* _Job item_: Starting at the line that contains "WOLDAN, geboren 1962", transcribe each line exactly through the end of the data below, and skip any pictures.

* _Information given_:
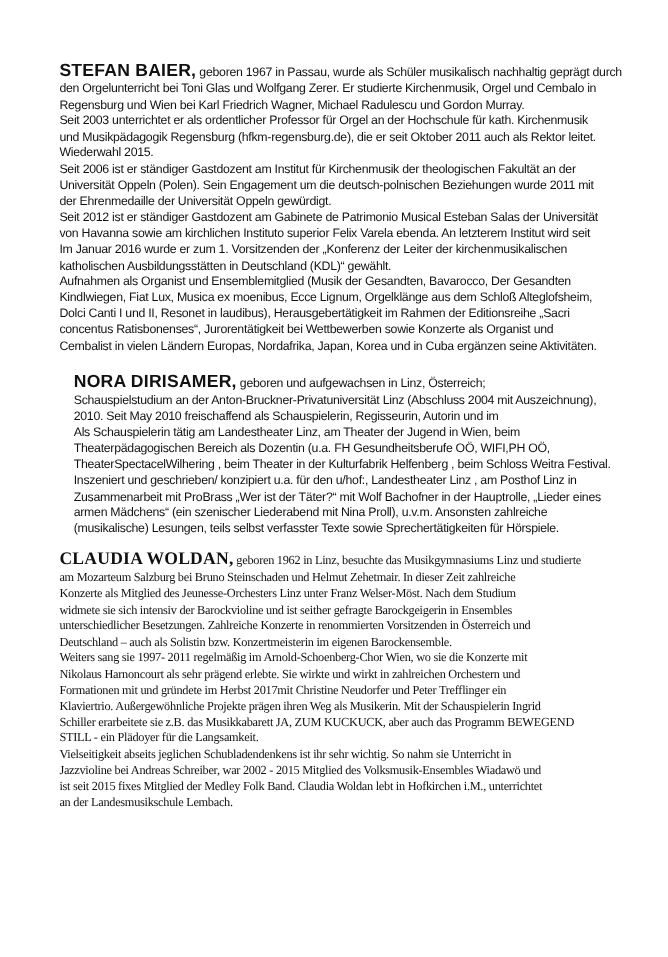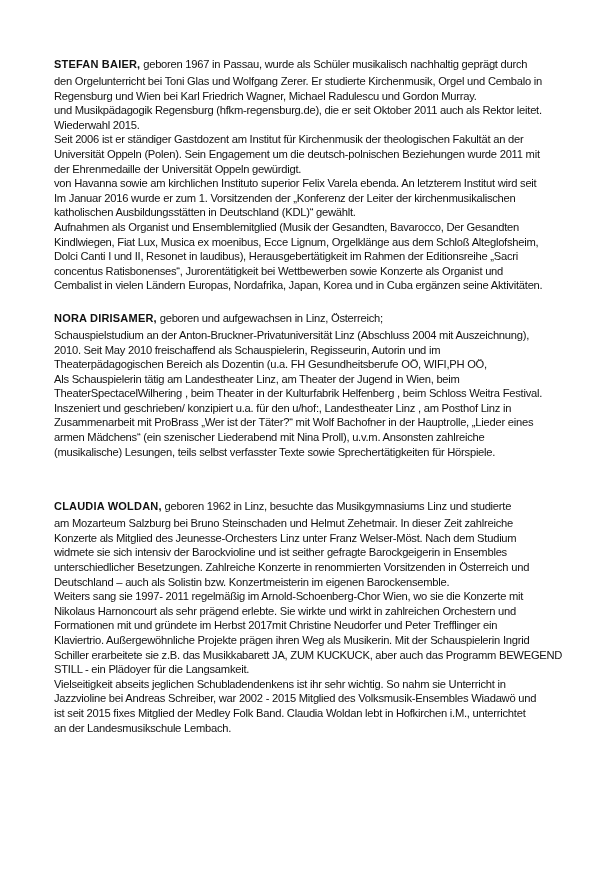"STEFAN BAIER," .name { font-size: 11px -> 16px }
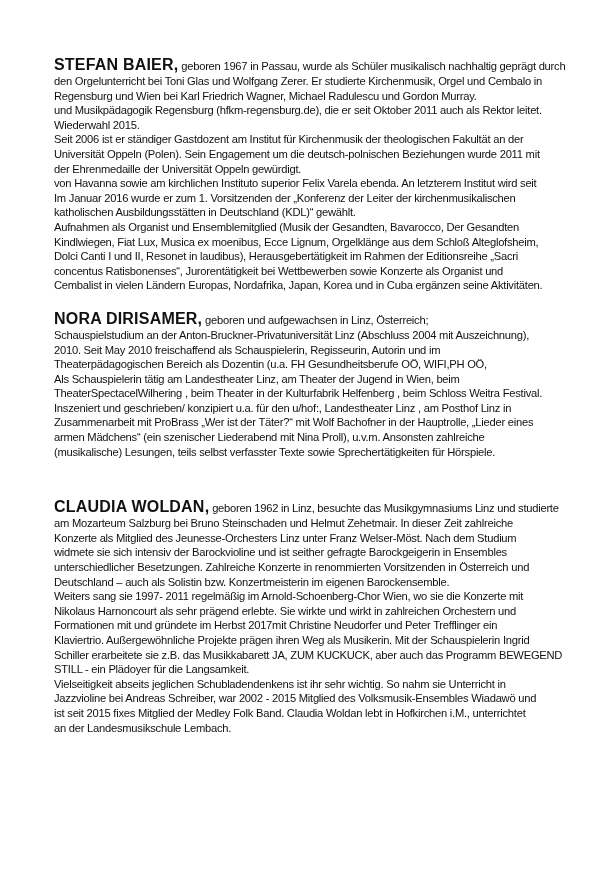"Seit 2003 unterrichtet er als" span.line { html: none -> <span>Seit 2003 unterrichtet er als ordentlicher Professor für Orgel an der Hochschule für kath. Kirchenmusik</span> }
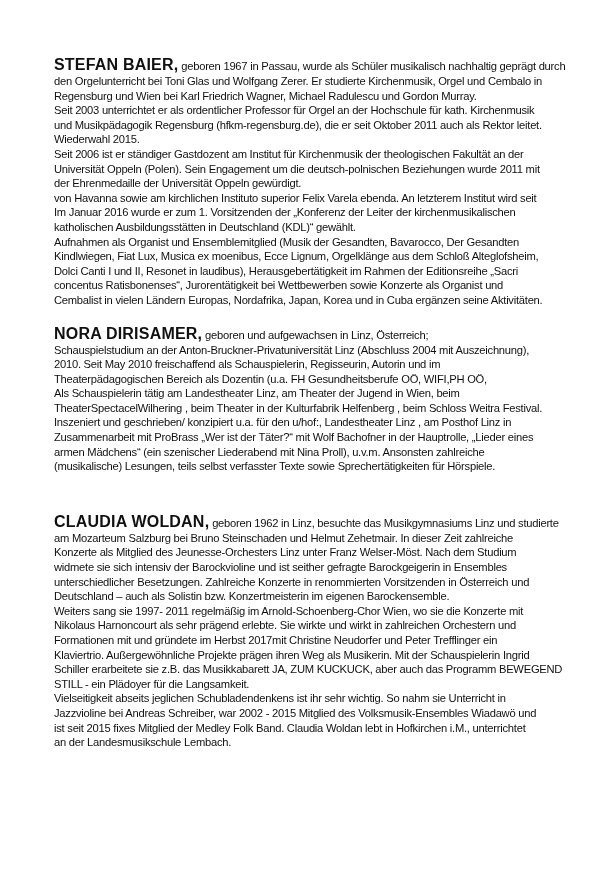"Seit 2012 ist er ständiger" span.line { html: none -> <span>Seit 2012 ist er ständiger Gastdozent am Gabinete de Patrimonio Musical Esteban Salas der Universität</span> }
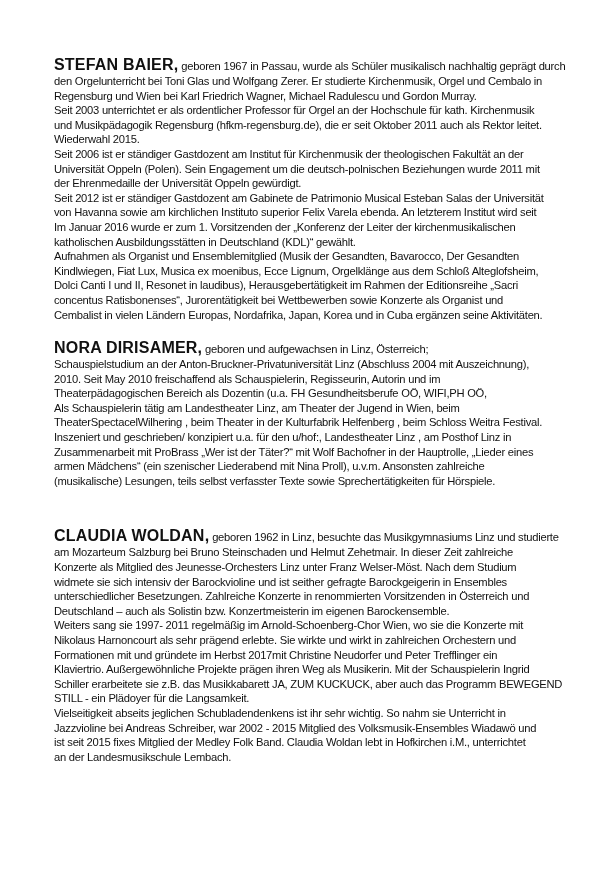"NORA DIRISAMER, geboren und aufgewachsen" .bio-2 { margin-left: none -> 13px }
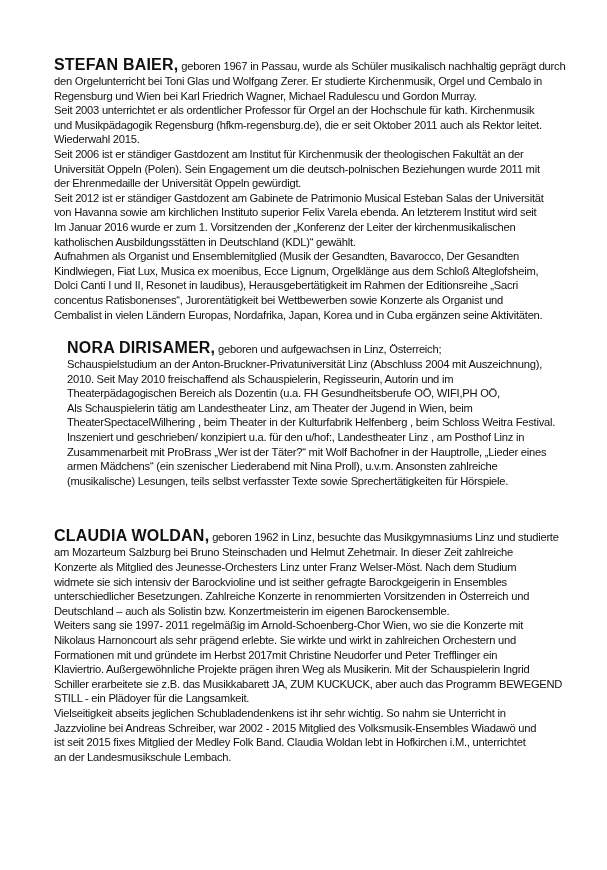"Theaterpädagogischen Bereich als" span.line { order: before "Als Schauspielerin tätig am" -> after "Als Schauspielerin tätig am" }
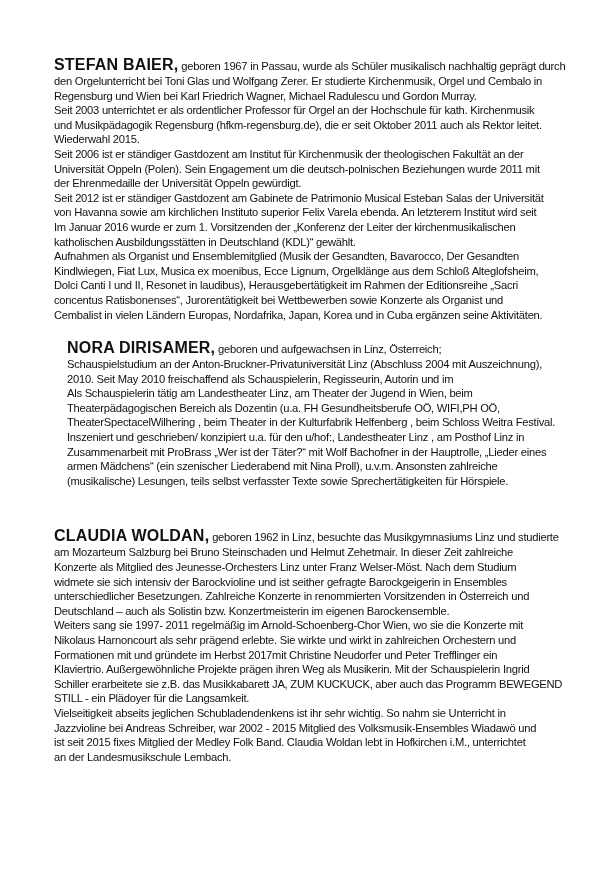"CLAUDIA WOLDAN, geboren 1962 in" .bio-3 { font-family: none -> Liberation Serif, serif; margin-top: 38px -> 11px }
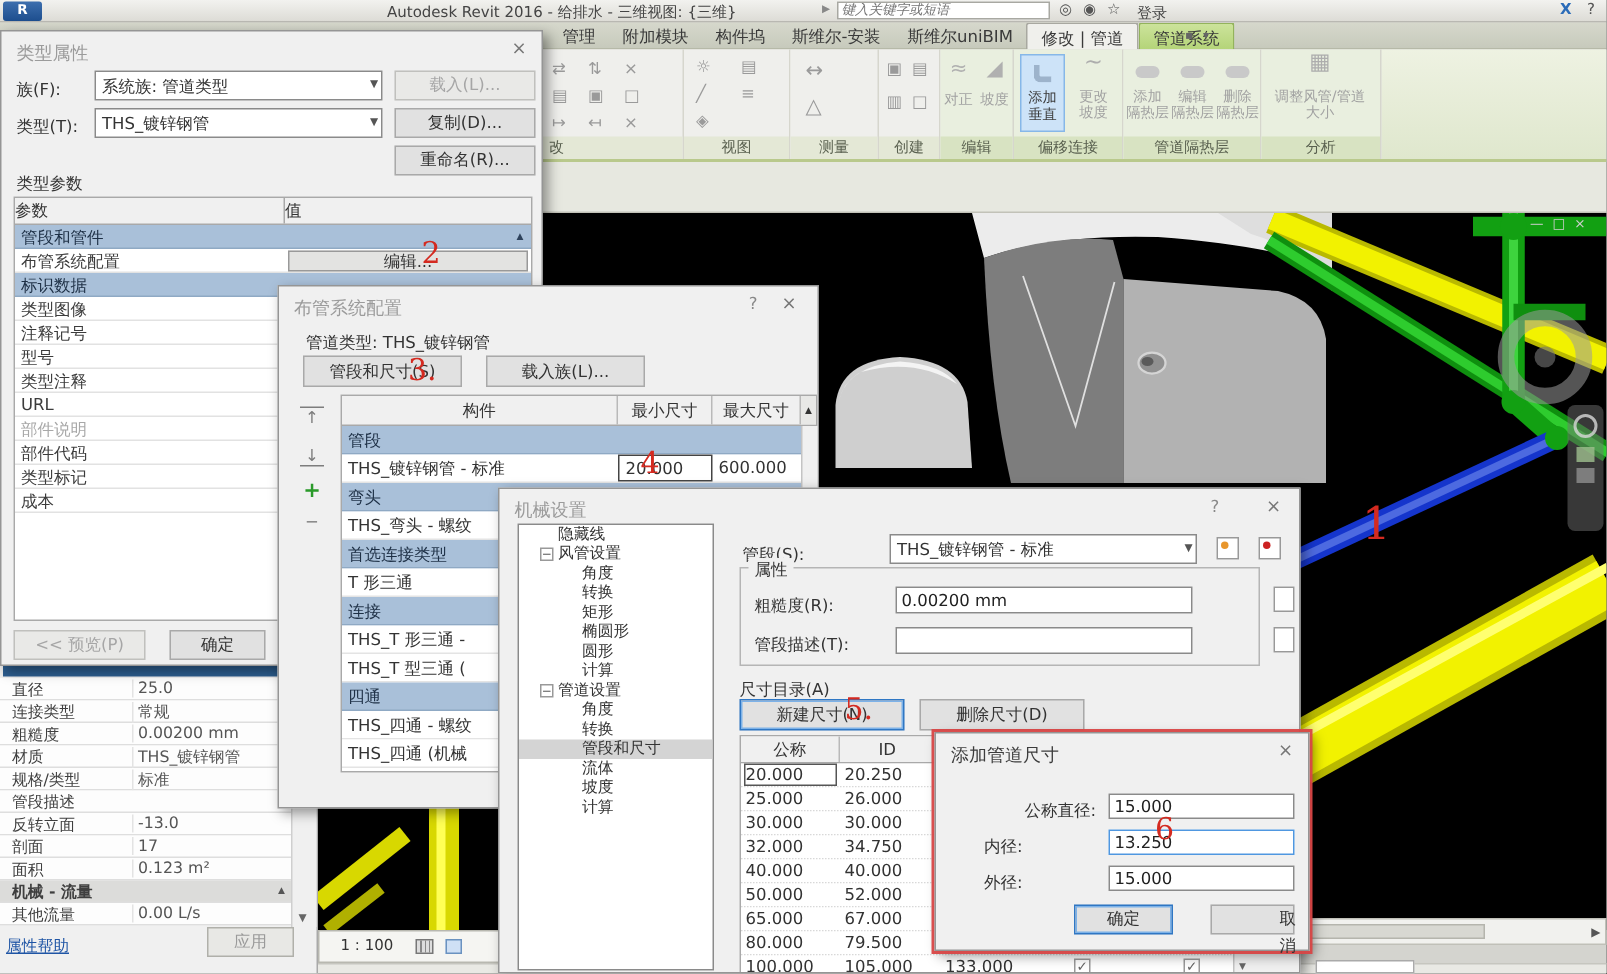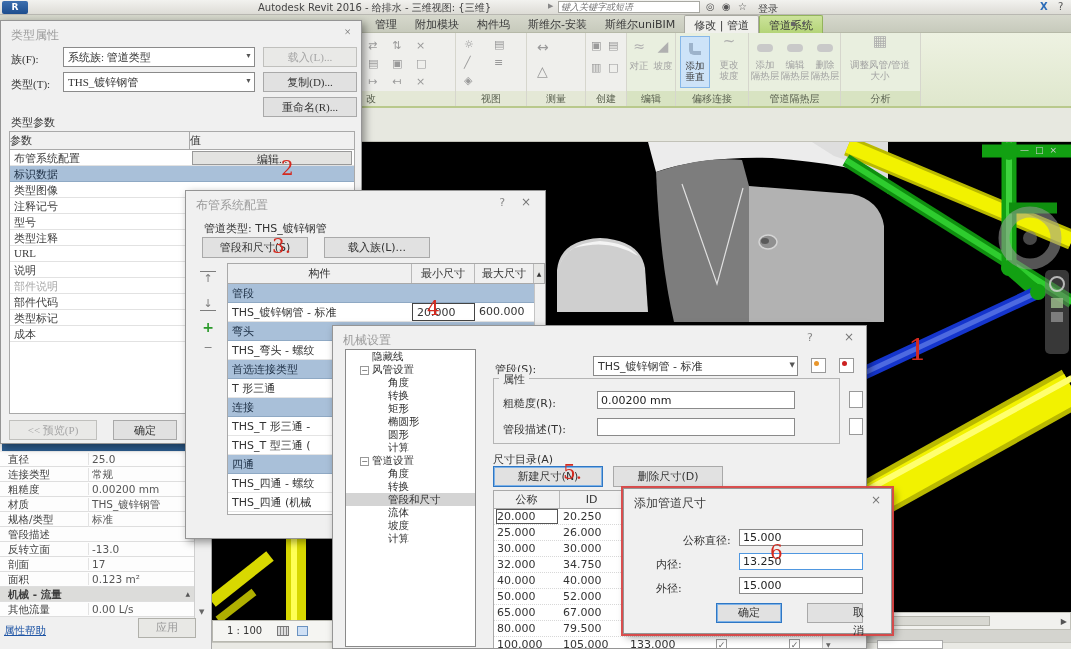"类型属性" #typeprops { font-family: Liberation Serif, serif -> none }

* _Result_:
"CLAUDIA WOLDAN, geboren 1962 in" .bio-3 { font-family: none -> Liberation Serif, serif; margin-top: 38px -> 11px }
"类型属性" #typeprops { font-family: Liberation Serif, serif -> none }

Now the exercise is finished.